These were something of a journey and had a kicker that seems to have been missed in the melee so let me explain.

When compared with the previous month, the quantity bought in December 2018 decreased by 0.9%, as all sectors except food stores and fuel stores declined on the month.

So down except we know the numbers are regularly erratic and are likely to be even more so with the advent of Black Friday in November. Let us therefore look for more perspective.

In the three months to December 2018, estimates in the quantity bought decreased by 0.2% with declines across all main sectors except fuel.

As to the wider impact Rupert Seggins has crunched some numbers.

UK retail sales fell -0.2%q/q in the final quarter of 2018, indicating that the retail sector took -0.01% off GDP growth in Q4.

If we move to the annual comparison though we get some relief as the volume figures were 3% higher if we return to the December numbers with fuel sales and 2.6% without or a 0.17% addition to GDP using Rupert’s calculator.
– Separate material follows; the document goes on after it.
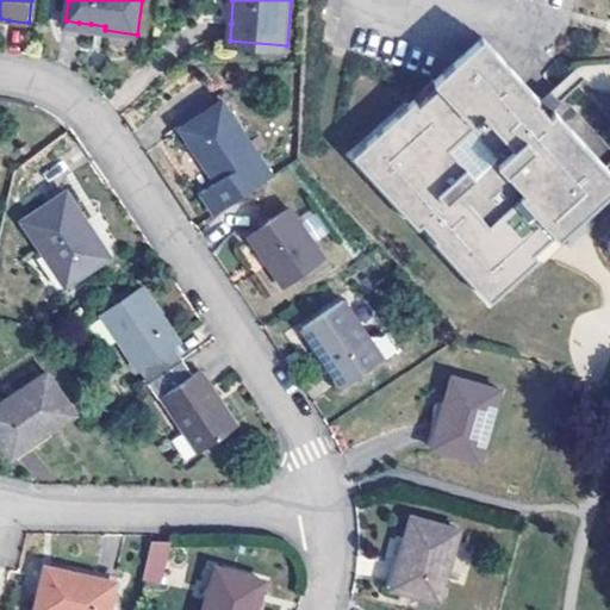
[(355,155),(419,225),(423,222),(441,238),(439,242),(492,300),(540,256),(536,251),(556,232),(561,237),(609,192),(609,167),(558,111),(554,114),(540,100),(542,99),(484,37),(437,80),(442,83),(419,103),(417,99),(355,155)]
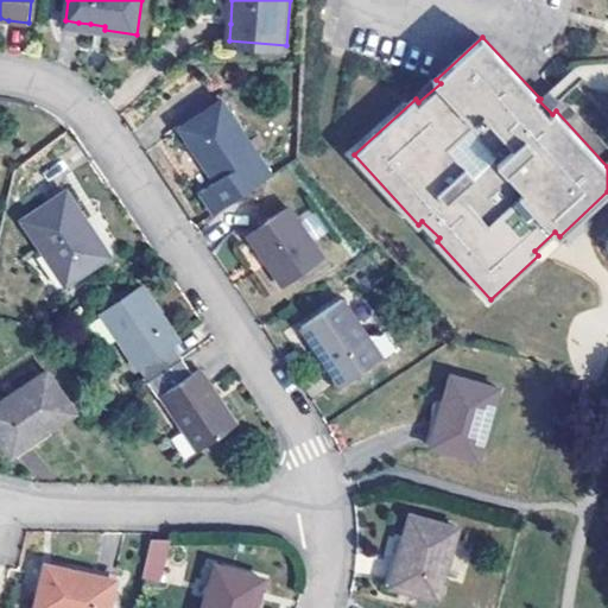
[(242,194),(272,173),(222,100),(183,127),(216,178),(202,189),(216,210),(242,194)]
But there has been a slowing even with such numbers.

Looking at annual growth rates, the whole of 2018 increased by 2.7% in the quantity bought; an annual slowdown in comparison with the peak of 4.7% experienced in 2016.

One of the things which bemuses me from time to time is that it is often those who support issues such as climate change who seem most unhappy about a decline in retail sales growth missing the logical link. But my main point here is that if we compare the volume and sales figures retail inflation is a mere 0.7% on an annual basis.

Comment

It was only last week that I suggested that the Bank of England was giving the wrong Forward Guidance about interest-rates as the economic outlook darkens. If the rough and ready calculator for retail inflation is in any way accurate then that is reinforced by today;s number and that adds to the lower consumer inflation numbers we saw earlier this week. Added to that the Bank of England has publicly backed the wrong horse in the inflation measurement stakes.

Even worse it has backed the establishment line driven by Her Majesty’s Treasury which is precisely the body it is supposed to be independent from. Perhaps that is something to do with the fact that the Deputy-Governors are HM Treasury alumni in a case of what in another form we call “regulatory capture”.